Menurut Indeks Adopsi Kripto tahunan Henley, Singapura, Hong Kong, Amerika Serikat, Swiss, dan Uni Emirat Arab (UEA) merupakan lima destinasi teratas bagi investor aset digital. Laporan tersebut juga menyoroti bahwa dengan lebih dari USD 14 triliun kekayaan melintasi batas negara, portabilitas kripto telah menjadikan geografi menjadi opsional. Hanya dengan 12 kata yang dihafal, seseorang dapat mengakses satu miliar USD dalam Bitcoin secara instan dari berbagai lokasi, tanpa tergantung pada lokasi fisik.

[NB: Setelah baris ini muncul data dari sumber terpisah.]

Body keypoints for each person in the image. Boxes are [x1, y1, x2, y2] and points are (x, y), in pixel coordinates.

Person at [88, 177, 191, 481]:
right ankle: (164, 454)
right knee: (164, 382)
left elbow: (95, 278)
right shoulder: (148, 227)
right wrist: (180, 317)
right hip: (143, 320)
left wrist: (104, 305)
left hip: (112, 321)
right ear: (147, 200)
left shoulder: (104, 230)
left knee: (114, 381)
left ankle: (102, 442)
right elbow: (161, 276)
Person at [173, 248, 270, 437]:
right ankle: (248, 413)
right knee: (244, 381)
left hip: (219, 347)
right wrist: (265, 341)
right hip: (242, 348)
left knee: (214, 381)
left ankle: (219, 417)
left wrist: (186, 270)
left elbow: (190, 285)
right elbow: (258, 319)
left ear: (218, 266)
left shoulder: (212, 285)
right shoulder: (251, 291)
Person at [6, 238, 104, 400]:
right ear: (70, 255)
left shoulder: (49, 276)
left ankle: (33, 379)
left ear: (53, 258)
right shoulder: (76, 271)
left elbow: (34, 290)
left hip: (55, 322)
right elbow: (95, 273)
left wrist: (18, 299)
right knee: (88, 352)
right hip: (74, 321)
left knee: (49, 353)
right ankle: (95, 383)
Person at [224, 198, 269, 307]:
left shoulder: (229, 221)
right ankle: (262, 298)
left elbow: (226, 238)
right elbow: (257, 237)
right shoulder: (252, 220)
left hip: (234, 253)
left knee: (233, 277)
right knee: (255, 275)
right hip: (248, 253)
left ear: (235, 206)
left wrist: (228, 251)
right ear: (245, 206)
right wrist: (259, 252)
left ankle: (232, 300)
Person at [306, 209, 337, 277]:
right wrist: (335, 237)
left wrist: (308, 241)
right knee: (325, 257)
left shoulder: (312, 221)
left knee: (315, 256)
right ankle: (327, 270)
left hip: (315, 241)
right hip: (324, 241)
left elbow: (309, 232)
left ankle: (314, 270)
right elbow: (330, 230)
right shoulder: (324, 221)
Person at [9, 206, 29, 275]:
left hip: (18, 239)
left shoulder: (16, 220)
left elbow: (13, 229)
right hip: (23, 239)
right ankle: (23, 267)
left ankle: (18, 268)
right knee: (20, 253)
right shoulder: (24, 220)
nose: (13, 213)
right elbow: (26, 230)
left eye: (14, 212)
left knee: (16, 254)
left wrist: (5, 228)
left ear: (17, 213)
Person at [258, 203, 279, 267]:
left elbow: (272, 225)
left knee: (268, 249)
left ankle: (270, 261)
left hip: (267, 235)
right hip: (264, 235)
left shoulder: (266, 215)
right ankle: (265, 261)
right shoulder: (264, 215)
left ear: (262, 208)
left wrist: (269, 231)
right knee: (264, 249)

Filipp A. Baumann, pendiri Z22 Technologies, menyatakan bahwa Bitcoin telah menjadi fondasi dari sistem keuangan paralel, di mana menjadi mata uang dasar untuk mengakumulasi kekayaan. Dominic Volek, Group Head of Private Clients di Henley & Partners, menambahkan bahwa kripto telah membuka kemungkinan baru dalam sistem keuangan dengan memungkinkan akses kekayaan tanpa batas dengan hanya menggunakan frasa seed. Dengan evolusi ini, mata uang kripto memberikan fleksibilitas dan kebebasan yang belum pernah ada sebelumnya dalam dunia keuangan.